Cesare Battisti, brièvement arrêté, risque l'expulsion du Brésil

Par @Culturebox
Mis à jour le 13/03/2015 à 09H49, publié le 13/03/2015 à 09H20
Cesare Battisti, devant son avocat Igor Sant'anna Tamasauskas, quitte les locaux de la police fédérale de São Paulo, le 13 mars 2015

Cesare Battisti, devant son avocat Igor Sant'anna Tamasauskas, quitte les locaux de la police fédérale de São Paulo, le 13 mars 2015

© Reginaldo Castro / AFP

L'écrivain italien et ancien militant d'extrême gauche Cesare Battisti, condamné à la prison à perpétuité par la justice de son pays pour des meurtres commis dans les années 70, a été libéré au Brésil vendredi matin dans l'attente d'une décision sur son expulsion, a annoncé son avocat à l'AFP.

Cesare Battisti avait été arrêté jeudi par la police fédérale à Embu das Artes, une ville de l'État de São Paulo, par la police fédérale, avant d'être ramené à son domicile. "Nous avons obtenu un habeas corpus" de la part d'un tribunal de Brasilia, a précisé Igor Sant'Anna Tamasauskas, l'avocat de Battisti.

"Il est libre comme n'importe quel citoyen, et nous allons présenter un recours devant le tribunal régional fédéral" de Brasilia qui lui a accordé l'habeas corpus (procédure qui énonce la liberté fondamentale de ne pas être emprisonné sans jugement, ndlr), a-t-il précisé.

Une expulsion ordonnée le 3 mars

Le 3 mars, une juge fédérale avait ordonné l'expulsion de l'ancien militant, sentence qui avait remis en question une décision de la Cour suprême. Il s'agit "d'un étranger en situation irrégulière au Brésil et qui, en tant que criminel condamné dans son pays pour meurtre, n'a pas le droit de rester" au Brésil, avait statué la juge Adverci Mendes de Abreu.

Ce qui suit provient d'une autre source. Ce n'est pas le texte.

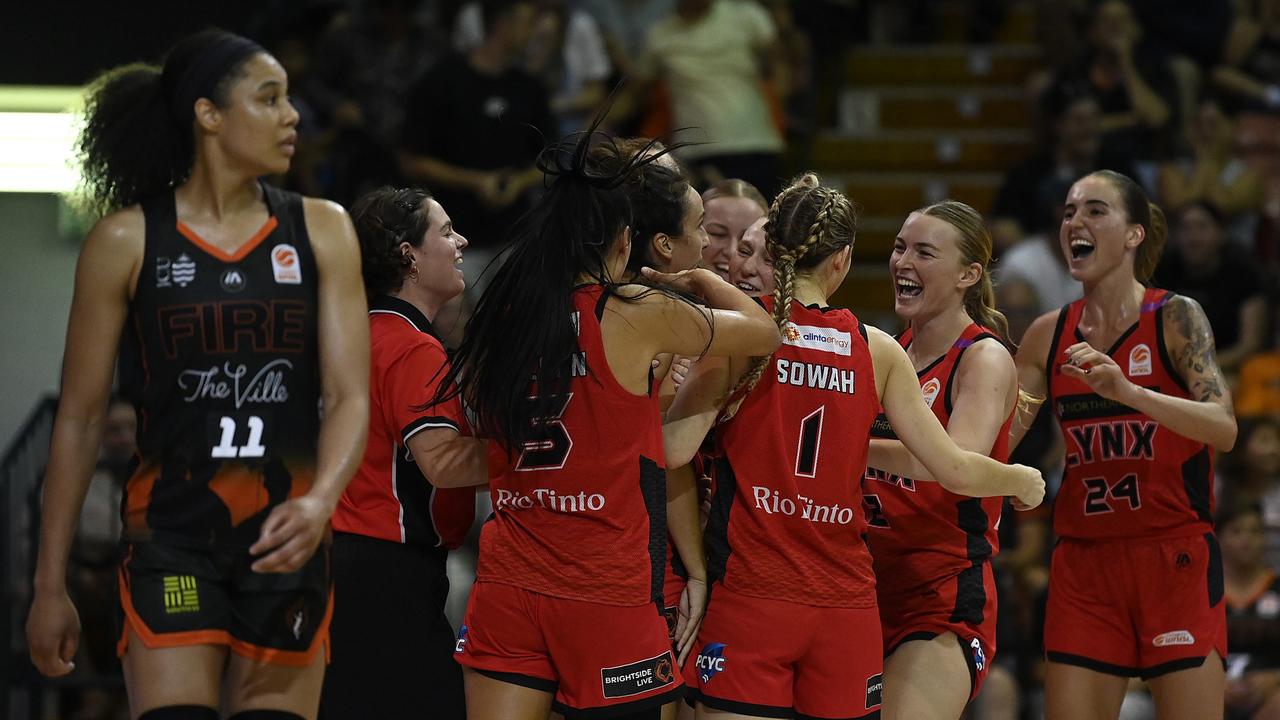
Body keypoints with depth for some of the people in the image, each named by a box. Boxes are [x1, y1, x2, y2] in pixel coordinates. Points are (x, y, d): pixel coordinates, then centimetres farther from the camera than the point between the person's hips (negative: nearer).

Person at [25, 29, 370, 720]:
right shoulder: (127, 241, -2)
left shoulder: (321, 232, 5)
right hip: (173, 538, -2)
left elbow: (350, 397, -1)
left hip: (285, 538, 3)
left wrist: (319, 501, -23)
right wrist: (50, 586, 1)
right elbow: (79, 417, 2)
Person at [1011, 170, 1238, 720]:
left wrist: (1128, 392, -34)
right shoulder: (1049, 335, 7)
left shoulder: (1176, 318, -6)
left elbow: (1224, 427, -20)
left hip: (1174, 560, -4)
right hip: (1085, 566, 4)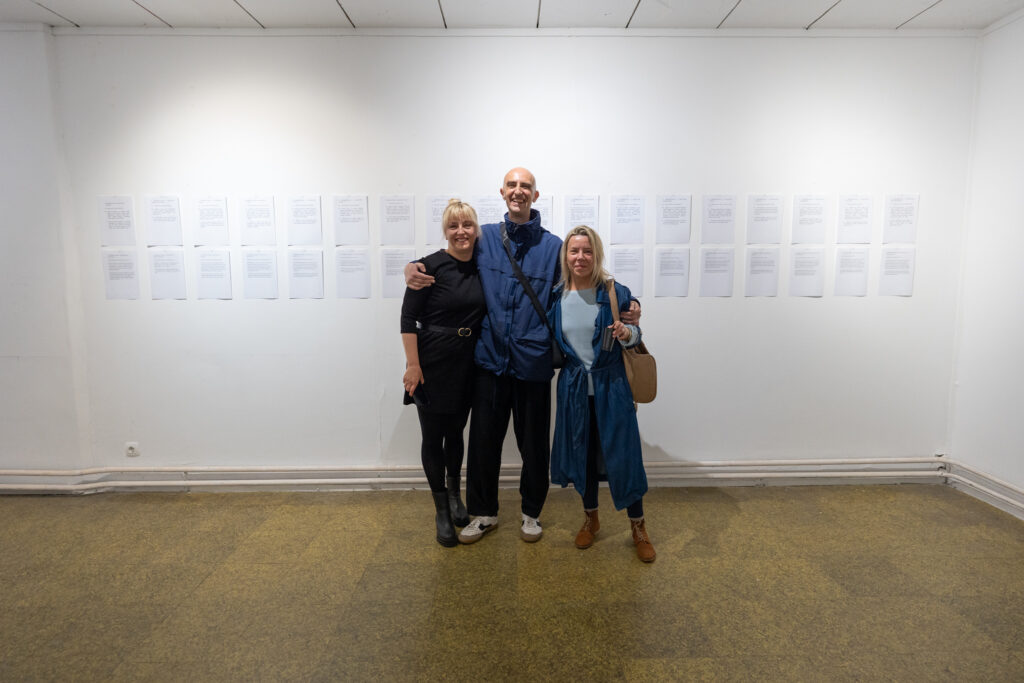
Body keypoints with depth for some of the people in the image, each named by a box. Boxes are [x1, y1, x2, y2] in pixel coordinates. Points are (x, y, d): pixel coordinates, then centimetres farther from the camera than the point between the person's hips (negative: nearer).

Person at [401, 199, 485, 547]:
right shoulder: (431, 266, -12)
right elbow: (408, 318, -12)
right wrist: (412, 364, -15)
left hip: (467, 363, 4)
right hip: (433, 363, -4)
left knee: (456, 430, 17)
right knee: (433, 436, 6)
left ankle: (454, 492, 39)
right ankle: (442, 509, 23)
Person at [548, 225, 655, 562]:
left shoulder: (615, 293, -7)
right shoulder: (556, 297, -1)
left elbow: (635, 333, -1)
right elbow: (550, 342, 12)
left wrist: (626, 333, -20)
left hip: (611, 386, -2)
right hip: (574, 388, 3)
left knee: (623, 454, 1)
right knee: (582, 452, 14)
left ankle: (638, 526, 23)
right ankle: (590, 517, 36)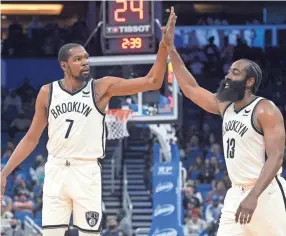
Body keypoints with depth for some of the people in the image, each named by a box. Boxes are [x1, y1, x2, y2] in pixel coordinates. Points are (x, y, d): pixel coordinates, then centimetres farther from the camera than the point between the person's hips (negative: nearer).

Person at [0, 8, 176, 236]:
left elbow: (152, 82, -8)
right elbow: (31, 138, 13)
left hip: (87, 171, -2)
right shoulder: (47, 92, 6)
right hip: (56, 170, 2)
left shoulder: (102, 87, -1)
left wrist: (164, 45, -20)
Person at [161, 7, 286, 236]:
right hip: (237, 193, 8)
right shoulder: (225, 107, 13)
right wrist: (170, 48, 13)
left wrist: (253, 196, -29)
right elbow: (190, 88, 19)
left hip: (265, 193, -8)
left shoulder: (266, 110, -11)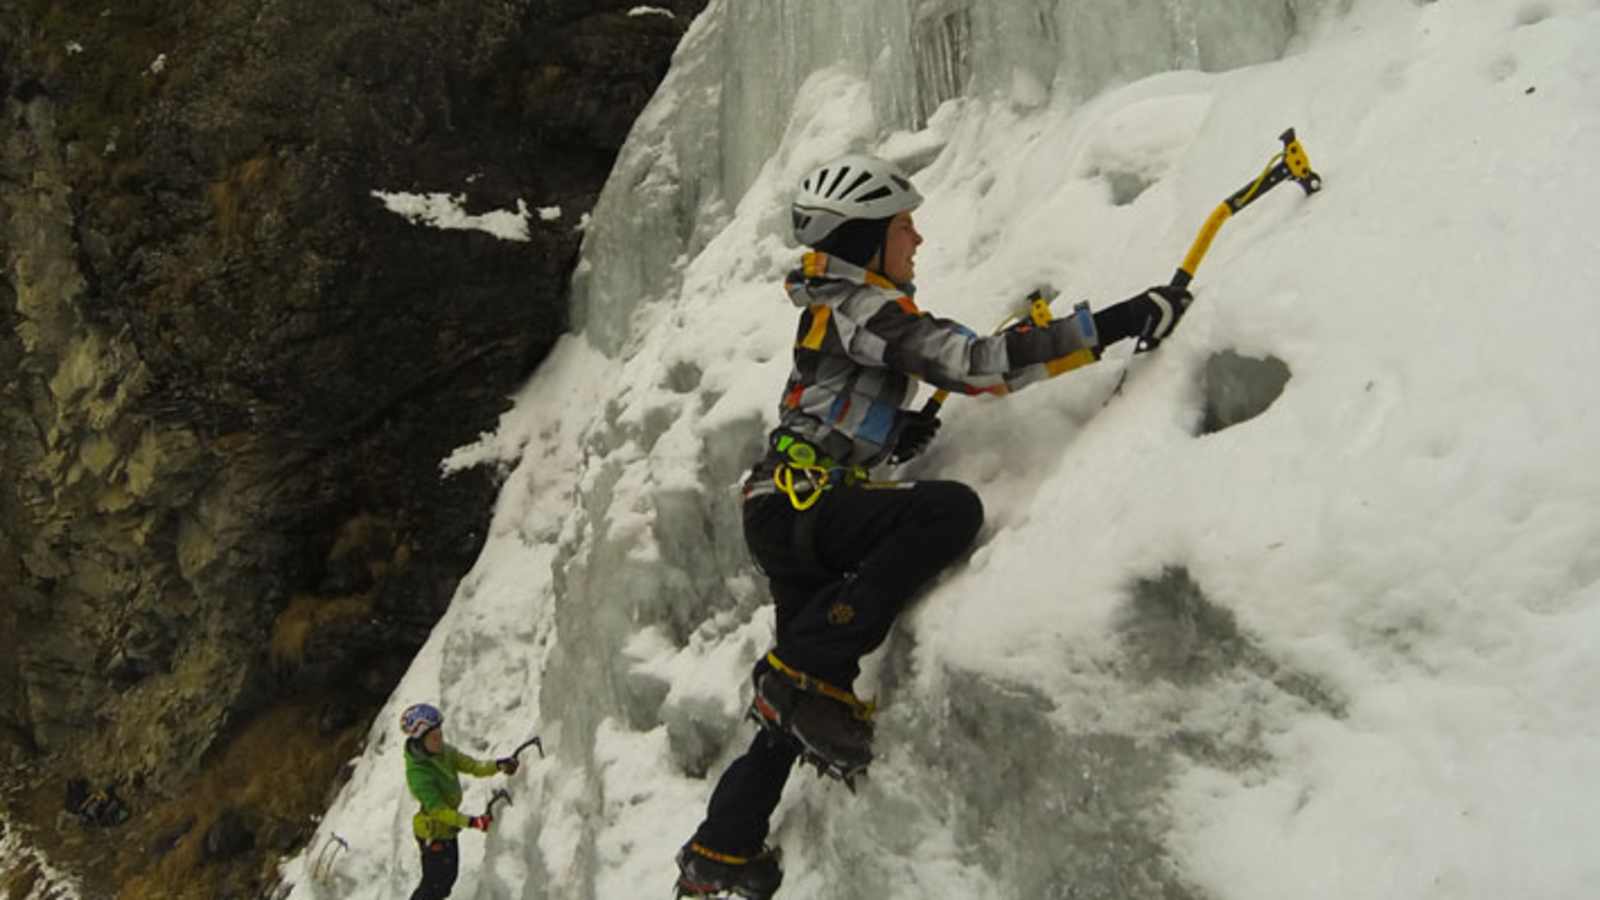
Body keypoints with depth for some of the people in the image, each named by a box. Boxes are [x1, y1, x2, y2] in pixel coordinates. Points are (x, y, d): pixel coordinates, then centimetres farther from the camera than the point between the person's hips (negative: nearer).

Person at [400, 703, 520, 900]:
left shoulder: (443, 751, -9)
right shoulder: (417, 773, -32)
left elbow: (472, 766, -10)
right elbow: (437, 810, -33)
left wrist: (498, 765, -28)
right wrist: (471, 822, -39)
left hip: (448, 828, 8)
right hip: (433, 833, -8)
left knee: (448, 877, 24)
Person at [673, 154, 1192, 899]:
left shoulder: (837, 305, 21)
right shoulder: (862, 305, -11)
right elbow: (979, 363, -23)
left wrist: (900, 429, 13)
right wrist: (1119, 321, -23)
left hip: (785, 509, 10)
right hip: (800, 502, -10)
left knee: (805, 697, 13)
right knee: (952, 510, -28)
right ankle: (810, 670, -24)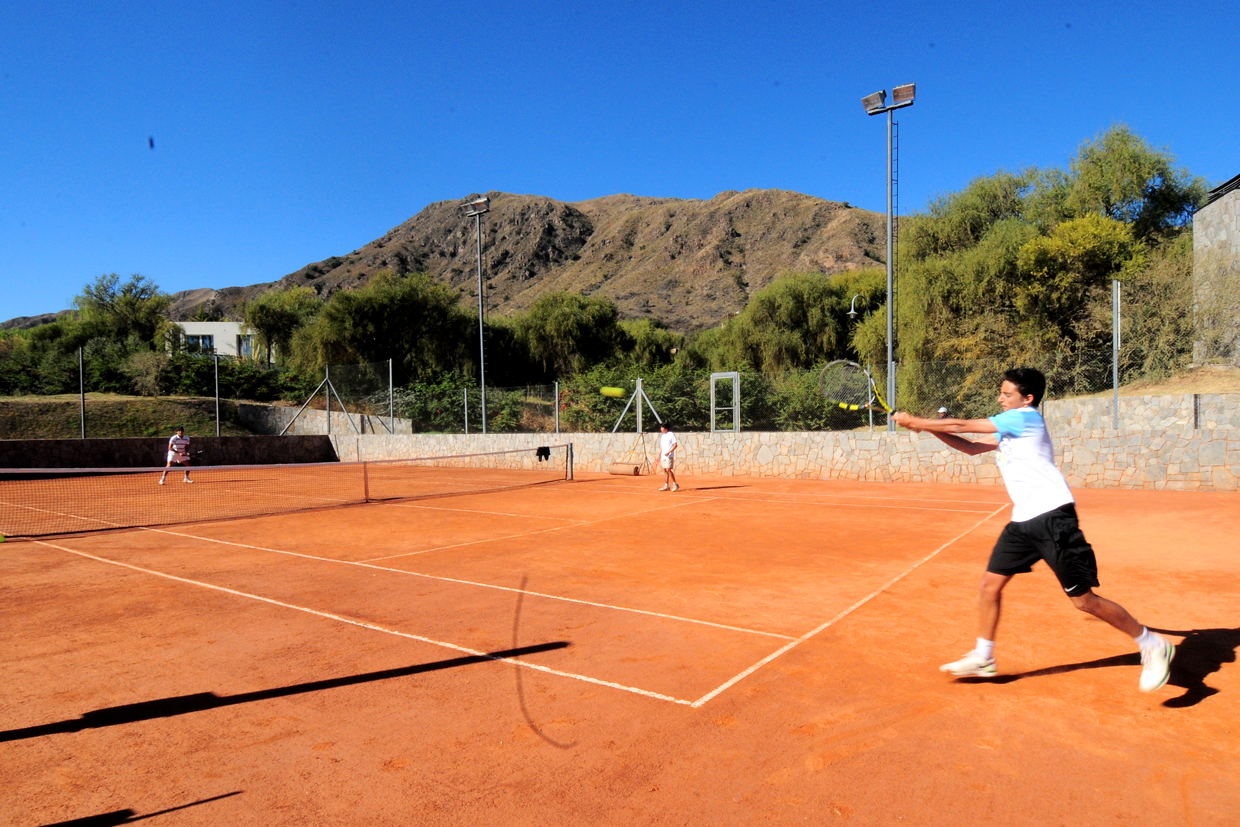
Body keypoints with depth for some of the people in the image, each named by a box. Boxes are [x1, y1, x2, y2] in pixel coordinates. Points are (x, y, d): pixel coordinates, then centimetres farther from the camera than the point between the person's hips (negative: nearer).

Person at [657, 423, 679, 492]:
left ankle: (675, 484, -4)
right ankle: (666, 486, 9)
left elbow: (675, 445, -11)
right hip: (663, 456, 8)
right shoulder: (662, 436, 17)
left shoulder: (671, 434, -6)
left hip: (669, 456, -8)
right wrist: (659, 456, 16)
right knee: (665, 470, 6)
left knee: (668, 470, -13)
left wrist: (669, 452, -21)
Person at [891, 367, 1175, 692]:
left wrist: (916, 421, -3)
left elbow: (961, 426, -10)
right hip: (1023, 521, 9)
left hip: (1052, 516, -9)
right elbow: (972, 446, 22)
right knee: (990, 584, 7)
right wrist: (929, 428, 10)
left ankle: (1152, 645, 17)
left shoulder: (1025, 418, -9)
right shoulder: (1009, 429, 17)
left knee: (1083, 598, -4)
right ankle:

La défense de Cesare Battisti avait annoncé son intention de faire appel de cette décision. La juge soulignait que l'ancien militant d'extrême gauche devait être expulsé au Mexique ou en France, pays où il s'est rendu après voir fui l'Italie et avant de se réfugier au Brésil en 2004. Selon elle, cette décision n'est pas contradictoire avec celle de la Cour suprême ni celle de l'ancien président Luiz Inacio Lula da Silva de ne pas expulser Battisti, étant donné "qu'il n'est pas nécessaire de livrer l'étranger à son pays de nationalité".

Condamné par contumace en 1993

Cesare Battisti, 60 ans, est réclamé par l'Italie après avoir été condamné en 1993 par contumace à la réclusion à perpétuité pour quatre meurtres et complicité de meurtres à la fin des années 1970 - les années de "plomb" du terrorisme -, crimes dont il se dit innocent. Il a toujours dit à ses avocats "n'avoir aucune intention de quitter le Brésil", où il a vécu dans la clandestinité de 2004 à 2007, date de son arrestation à Rio de Janeiro.

Lula avait refusé de l'extrader

Il avait commencé à y refaire sa vie, après 30 ans de fuite au Mexique et en France où il est devenu auteur de romans policiers. Incarcéré pendant quatre ans près de Brasilia, Cesare Battisti avait été libéré le 9 juin 2011, quelques heures après le rejet par la Cour suprême d'une demande d'extradition de l'Italie, provoquant la colère de Rome. Les juges ont estimé que l'Italie ne pouvait contester la décision "souveraine" de l'ex-président Luiz Inacio Lula da Silva qui, au dernier jour de son mandat le 31 décembre 2010, avait refusé de l'extrader vers l'Italie.

En représailles, l'Italie avait rappelé son ambassadeur à Brasilia. Le 22 juin 2011, le Conseil national de l'immigration lui avait accordé un permis de résidence permanente dans le pays.